Structured page parsing data
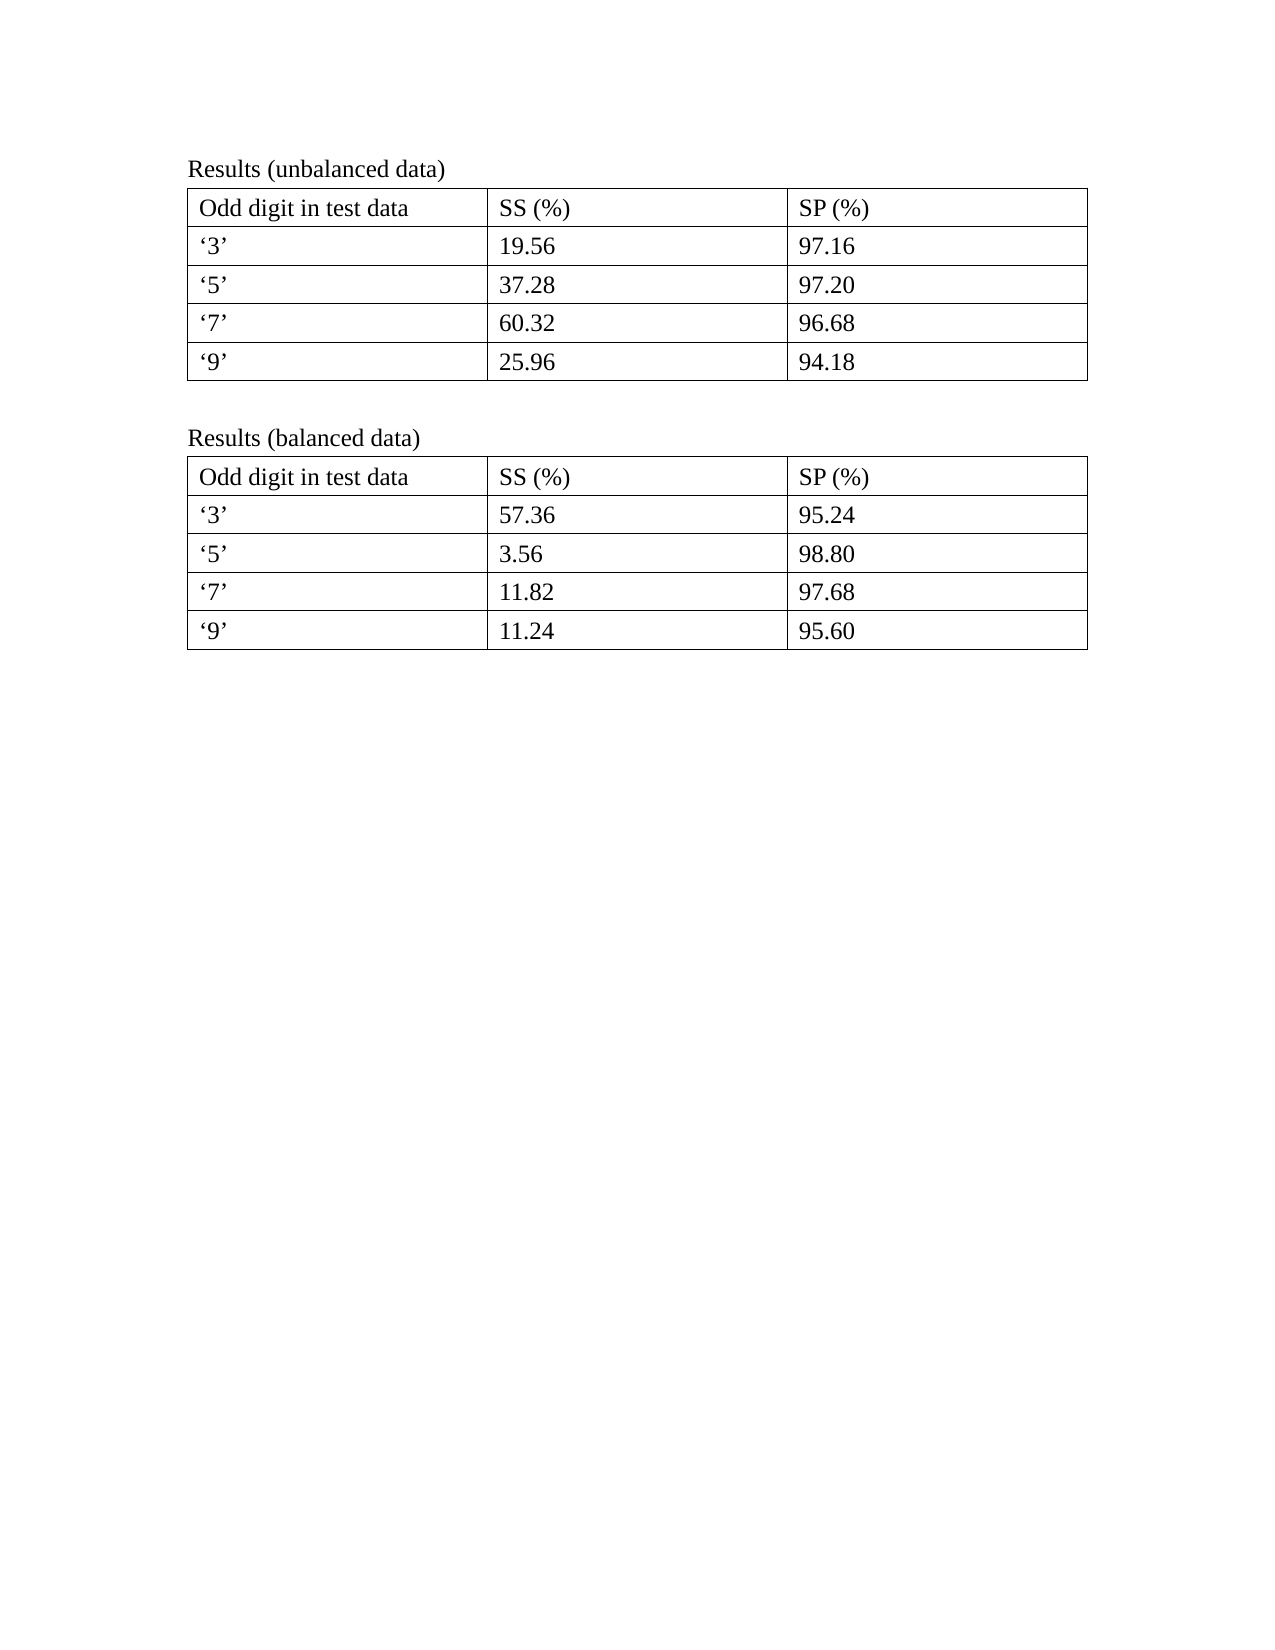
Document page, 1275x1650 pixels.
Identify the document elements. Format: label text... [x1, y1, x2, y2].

table_cell 25.96 [488, 343, 787, 380]
table_cell ‘3’ [188, 227, 487, 264]
table_cell ‘7’ [188, 573, 487, 610]
table_cell ‘5’ [188, 534, 487, 572]
table_cell ‘7’ [188, 304, 487, 342]
table_header SS (%) [488, 457, 787, 495]
table_cell 98.80 [788, 534, 1087, 572]
table_cell 97.16 [788, 227, 1087, 264]
table_cell 37.28 [488, 266, 787, 303]
table_cell ‘3’ [188, 496, 487, 533]
table_cell 11.82 [488, 573, 787, 610]
table_header SS (%) [488, 189, 787, 226]
table_cell 95.24 [788, 496, 1087, 533]
table_header Odd digit in test data [188, 189, 487, 226]
table_header SP (%) [788, 457, 1087, 495]
table_cell 60.32 [488, 304, 787, 342]
table_cell ‘9’ [188, 611, 487, 649]
table_cell ‘5’ [188, 266, 487, 303]
text Results (balanced data) [187, 419, 1088, 456]
table_cell 95.60 [788, 611, 1087, 649]
table_cell ‘9’ [188, 343, 487, 380]
table_header Odd digit in test data [188, 457, 487, 495]
table_cell 19.56 [488, 227, 787, 264]
table_cell 97.20 [788, 266, 1087, 303]
table_cell 97.68 [788, 573, 1087, 610]
table_cell 3.56 [488, 534, 787, 572]
table_cell 11.24 [488, 611, 787, 649]
table_header SP (%) [788, 189, 1087, 226]
text Results (unbalanced data) [187, 150, 1088, 187]
table_cell 96.68 [788, 304, 1087, 342]
table_cell 57.36 [488, 496, 787, 533]
table_cell 94.18 [788, 343, 1087, 380]
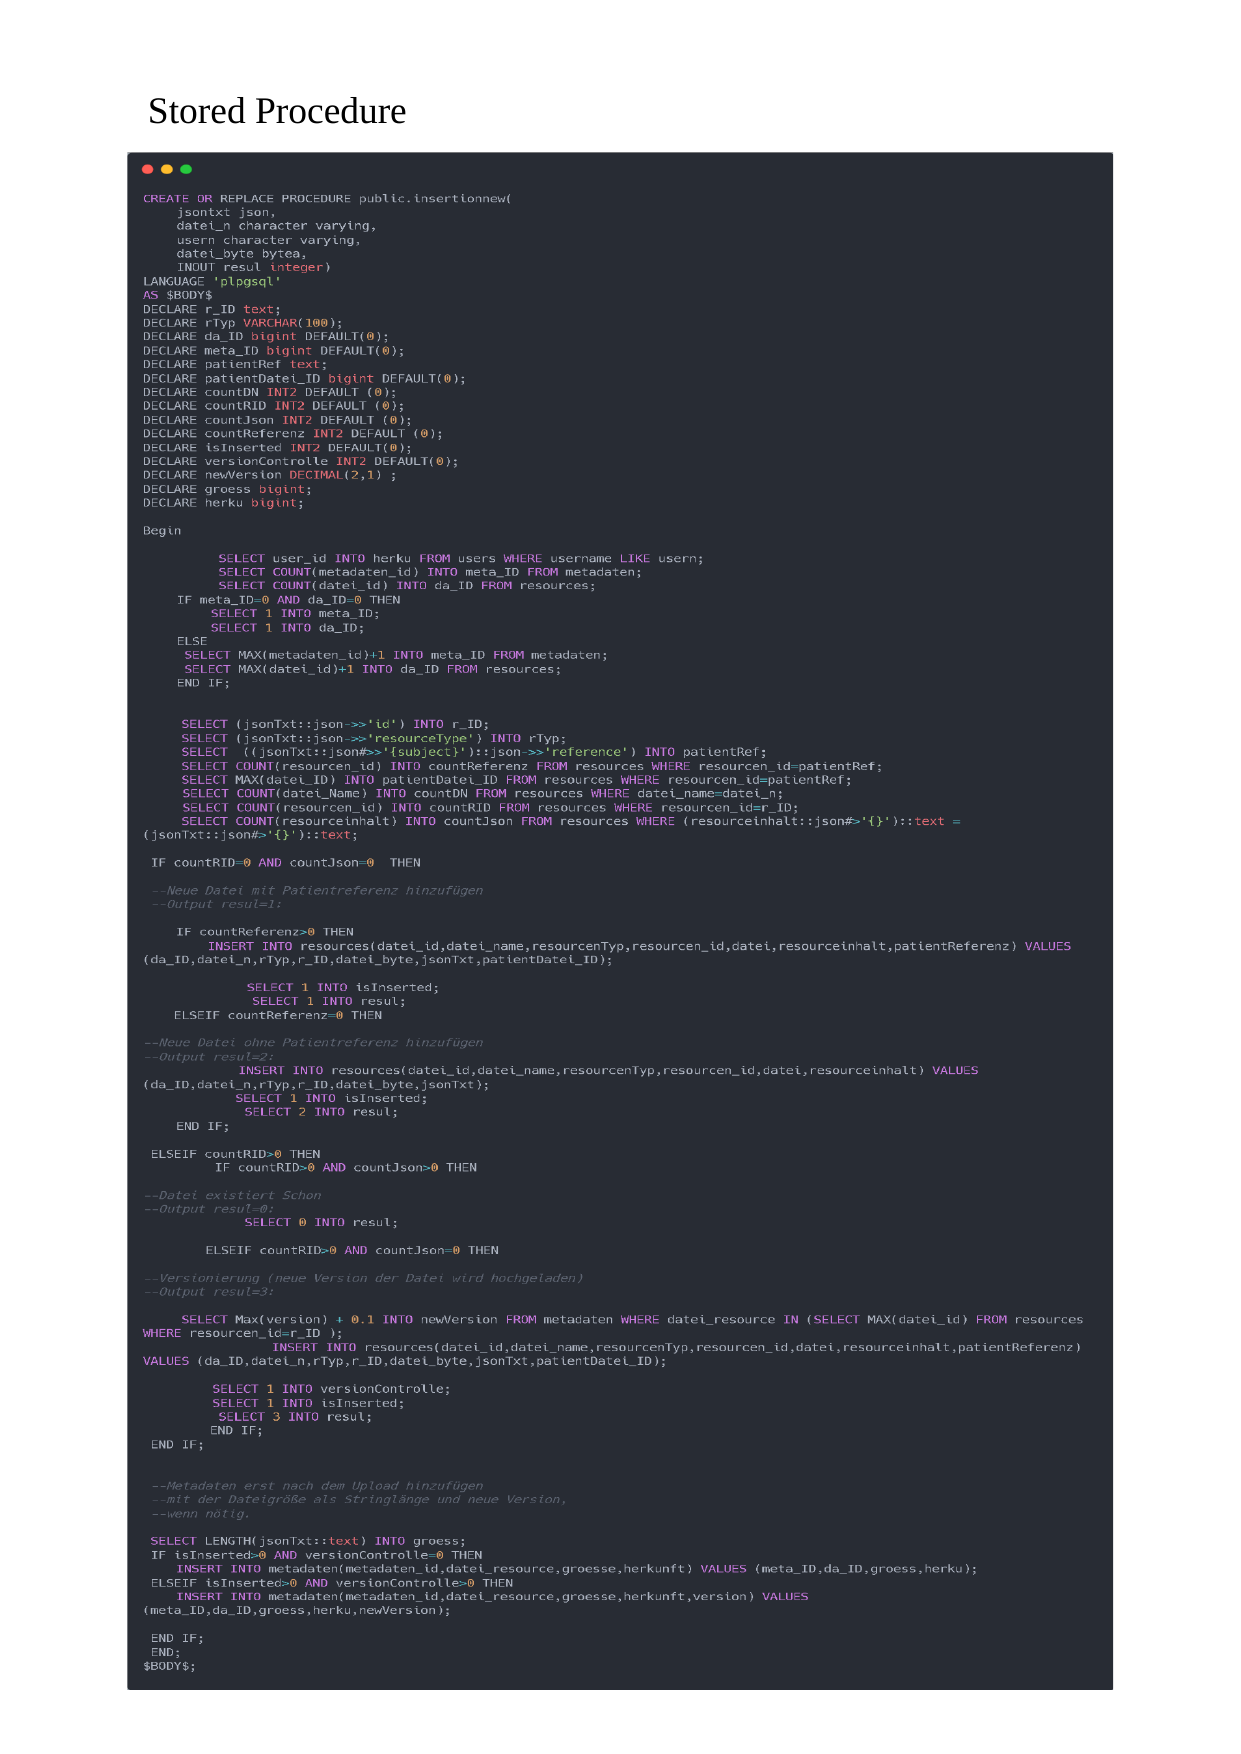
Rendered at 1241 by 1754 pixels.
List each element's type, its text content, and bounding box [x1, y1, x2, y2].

picture [127, 152, 1114, 1690]
text Stored Procedure [148, 89, 1093, 132]
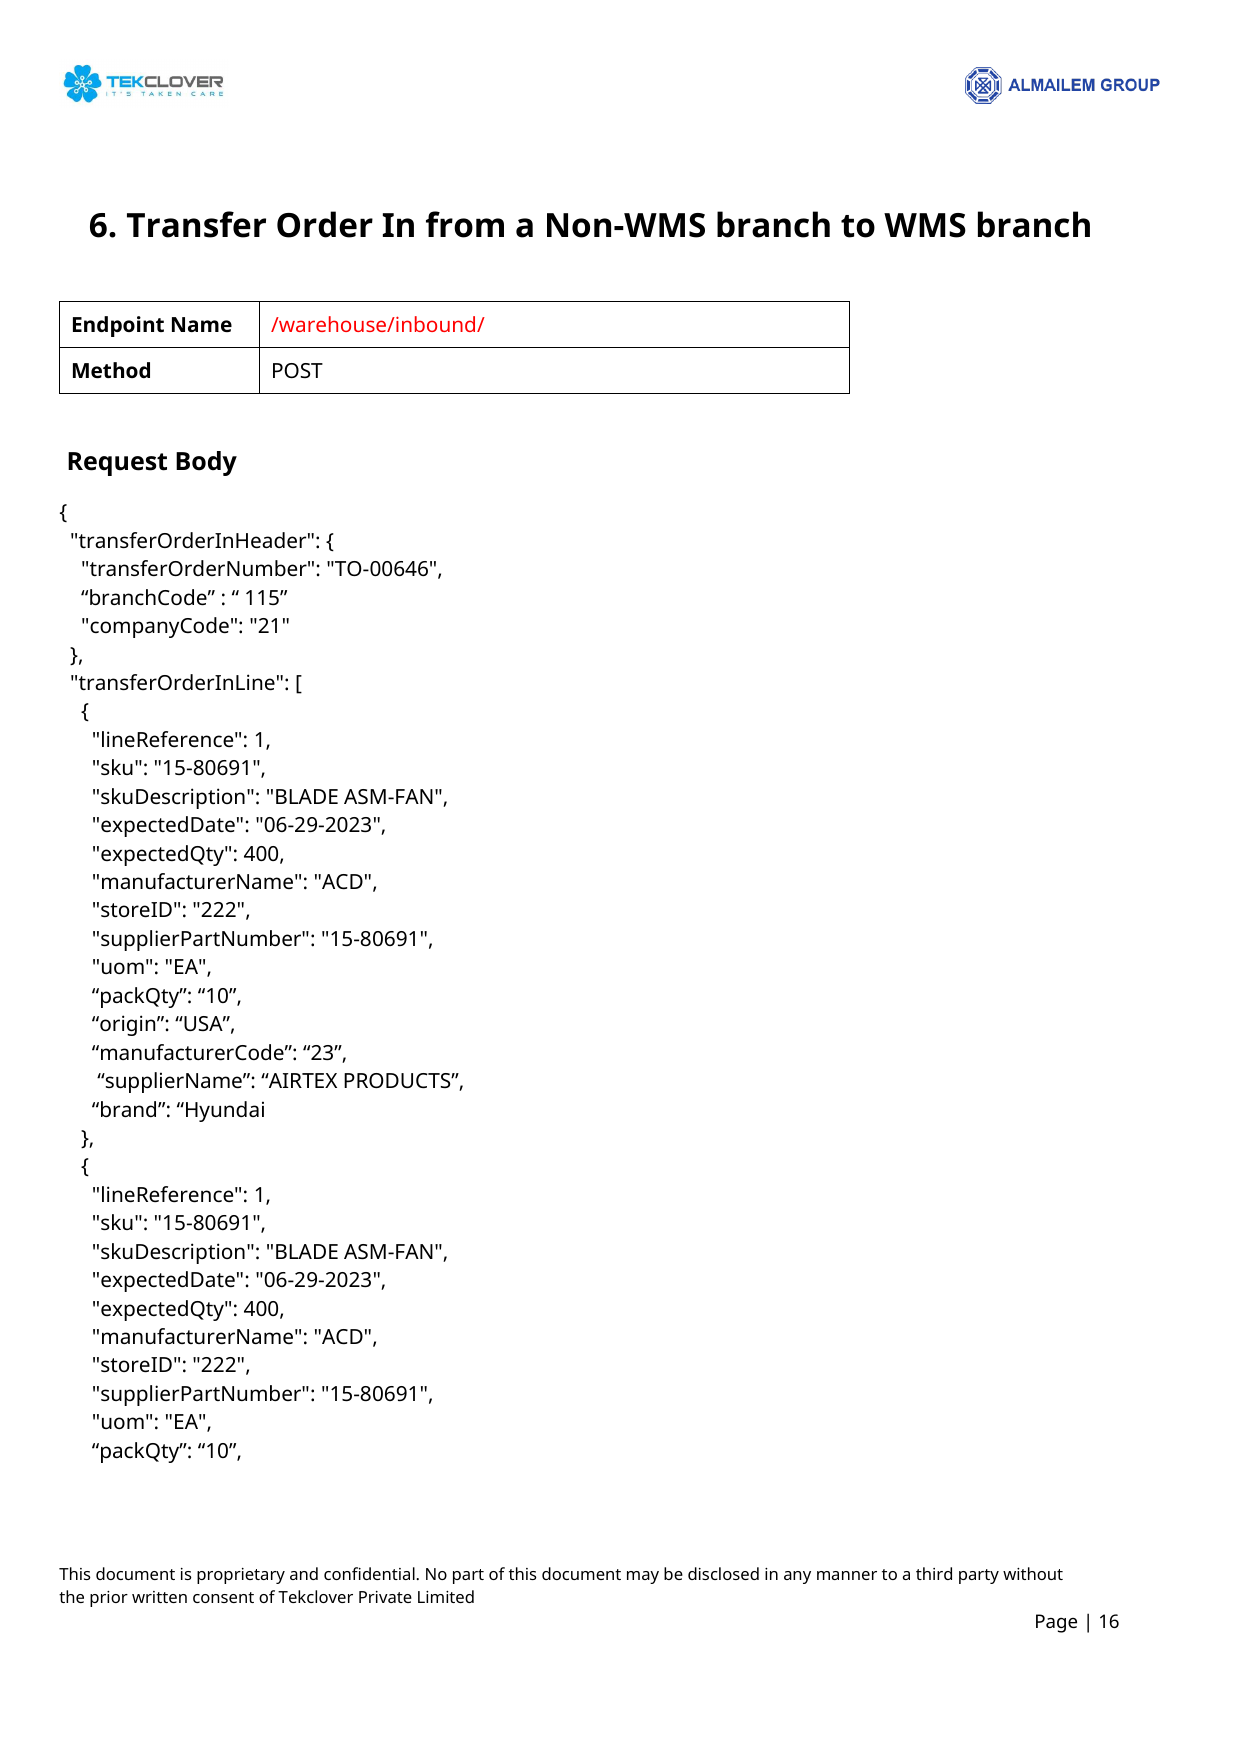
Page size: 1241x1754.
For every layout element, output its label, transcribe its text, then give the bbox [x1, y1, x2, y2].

text "supplierPartNumber": "15-80691", [59, 924, 1167, 952]
text "uom": "EA", [59, 952, 1167, 981]
text “branchCode” : “ 115” [59, 583, 1167, 611]
text "sku": "15-80691", [59, 1208, 1167, 1237]
subtitle Transfer Order In from a Non-WMS branch to WMS branch [89, 202, 1167, 247]
text "manufacturerName": "ACD", [59, 867, 1167, 896]
text "uom": "EA", [59, 1407, 1167, 1436]
text "sku": "15-80691", [59, 753, 1167, 782]
table_header Endpoint Name [60, 302, 259, 347]
text "expectedQty": 400, [59, 1294, 1167, 1322]
text "expectedDate": "06-29-2023", [59, 810, 1167, 839]
text "lineReference": 1, [59, 1180, 1167, 1208]
text "transferOrderInLine": [ [59, 668, 1167, 697]
text "manufacturerName": "ACD", [59, 1322, 1167, 1351]
text {Request Body [59, 444, 1167, 478]
text "expectedQty": 400, [59, 839, 1167, 867]
text “origin”: “USA”, [59, 1009, 1167, 1038]
text "transferOrderNumber": "TO-00646", [59, 554, 1167, 583]
text "skuDescription": "BLADE ASM-FAN", [59, 782, 1167, 810]
text { [59, 1152, 1167, 1180]
text “brand”: “Hyundai [59, 1095, 1167, 1123]
text "lineReference": 1, [59, 725, 1167, 753]
text "skuDescription": "BLADE ASM-FAN", [59, 1237, 1167, 1265]
text }, [59, 1123, 1167, 1152]
text "companyCode": "21" [59, 611, 1167, 640]
table_cell Method [60, 348, 259, 393]
text "transferOrderInHeader": { [59, 526, 1167, 554]
text "storeID": "222", [59, 896, 1167, 924]
picture [961, 63, 1167, 107]
table_cell POST [260, 348, 849, 393]
text “packQty”: “10”, [59, 981, 1167, 1009]
text { [59, 697, 1167, 725]
text }, [59, 640, 1167, 668]
text “manufacturerCode”: “23”, [59, 1038, 1167, 1066]
text "expectedDate": "06-29-2023", [59, 1265, 1167, 1294]
text { [59, 497, 1167, 526]
text "storeID": "222", [59, 1351, 1167, 1379]
text “packQty”: “10”, [59, 1436, 1167, 1464]
text “supplierName”: “AIRTEX PRODUCTS”, [59, 1066, 1167, 1095]
text "supplierPartNumber": "15-80691", [59, 1379, 1167, 1407]
table_header /warehouse/inbound/ [260, 302, 849, 347]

(Assignment):
Please repeat all of the data exactly as it stands, leaving the pictures out.

(Written response):
Document page, 1275x1650 pixels.
Identify the document elements. Format: label text... [x1, y1, x2, y2].

table_cell 25.96 [488, 343, 787, 380]
table_cell ‘3’ [188, 227, 487, 264]
table_cell ‘7’ [188, 573, 487, 610]
table_cell ‘5’ [188, 534, 487, 572]
table_cell ‘7’ [188, 304, 487, 342]
table_header SS (%) [488, 457, 787, 495]
table_cell 98.80 [788, 534, 1087, 572]
table_cell 97.16 [788, 227, 1087, 264]
table_cell 37.28 [488, 266, 787, 303]
table_cell ‘3’ [188, 496, 487, 533]
table_cell 11.82 [488, 573, 787, 610]
table_header SS (%) [488, 189, 787, 226]
table_cell 95.24 [788, 496, 1087, 533]
table_header Odd digit in test data [188, 189, 487, 226]
table_header SP (%) [788, 457, 1087, 495]
table_cell 60.32 [488, 304, 787, 342]
table_cell ‘9’ [188, 611, 487, 649]
table_cell ‘5’ [188, 266, 487, 303]
text Results (balanced data) [187, 419, 1088, 456]
table_cell 95.60 [788, 611, 1087, 649]
table_cell ‘9’ [188, 343, 487, 380]
table_header Odd digit in test data [188, 457, 487, 495]
table_cell 19.56 [488, 227, 787, 264]
table_cell 97.20 [788, 266, 1087, 303]
table_cell 97.68 [788, 573, 1087, 610]
table_cell 3.56 [488, 534, 787, 572]
table_cell 11.24 [488, 611, 787, 649]
table_header SP (%) [788, 189, 1087, 226]
text Results (unbalanced data) [187, 150, 1088, 187]
table_cell 96.68 [788, 304, 1087, 342]
table_cell 57.36 [488, 496, 787, 533]
table_cell 94.18 [788, 343, 1087, 380]
Rendered at 1241 by 1754 pixels.
List each element's type, its text content, and bounding box [x1, y1, x2, y2].

picture [127, 152, 1114, 1690]
text Stored Procedure [148, 89, 1093, 132]
Page size: 1241x1754.
For every layout element, output its label, transcribe its text, then give the bbox [x1, y1, x2, y2].

text "supplierPartNumber": "15-80691", [59, 924, 1167, 952]
text "uom": "EA", [59, 952, 1167, 981]
text “branchCode” : “ 115” [59, 583, 1167, 611]
text "sku": "15-80691", [59, 1208, 1167, 1237]
subtitle Transfer Order In from a Non-WMS branch to WMS branch [89, 202, 1167, 247]
text "manufacturerName": "ACD", [59, 867, 1167, 896]
text "uom": "EA", [59, 1407, 1167, 1436]
text "sku": "15-80691", [59, 753, 1167, 782]
table_header Endpoint Name [60, 302, 259, 347]
text "expectedQty": 400, [59, 1294, 1167, 1322]
text "expectedDate": "06-29-2023", [59, 810, 1167, 839]
text "lineReference": 1, [59, 1180, 1167, 1208]
text "transferOrderInLine": [ [59, 668, 1167, 697]
text "manufacturerName": "ACD", [59, 1322, 1167, 1351]
text {Request Body [59, 444, 1167, 478]
text "expectedQty": 400, [59, 839, 1167, 867]
text “origin”: “USA”, [59, 1009, 1167, 1038]
text "transferOrderNumber": "TO-00646", [59, 554, 1167, 583]
text "skuDescription": "BLADE ASM-FAN", [59, 782, 1167, 810]
text { [59, 1152, 1167, 1180]
text “brand”: “Hyundai [59, 1095, 1167, 1123]
text "lineReference": 1, [59, 725, 1167, 753]
text "skuDescription": "BLADE ASM-FAN", [59, 1237, 1167, 1265]
text }, [59, 1123, 1167, 1152]
text "companyCode": "21" [59, 611, 1167, 640]
table_cell Method [60, 348, 259, 393]
text "transferOrderInHeader": { [59, 526, 1167, 554]
text "storeID": "222", [59, 896, 1167, 924]
picture [961, 63, 1167, 107]
table_cell POST [260, 348, 849, 393]
text “packQty”: “10”, [59, 981, 1167, 1009]
text { [59, 697, 1167, 725]
text }, [59, 640, 1167, 668]
text “manufacturerCode”: “23”, [59, 1038, 1167, 1066]
text "expectedDate": "06-29-2023", [59, 1265, 1167, 1294]
text { [59, 497, 1167, 526]
text "storeID": "222", [59, 1351, 1167, 1379]
text “packQty”: “10”, [59, 1436, 1167, 1464]
text “supplierName”: “AIRTEX PRODUCTS”, [59, 1066, 1167, 1095]
text "supplierPartNumber": "15-80691", [59, 1379, 1167, 1407]
table_header /warehouse/inbound/ [260, 302, 849, 347]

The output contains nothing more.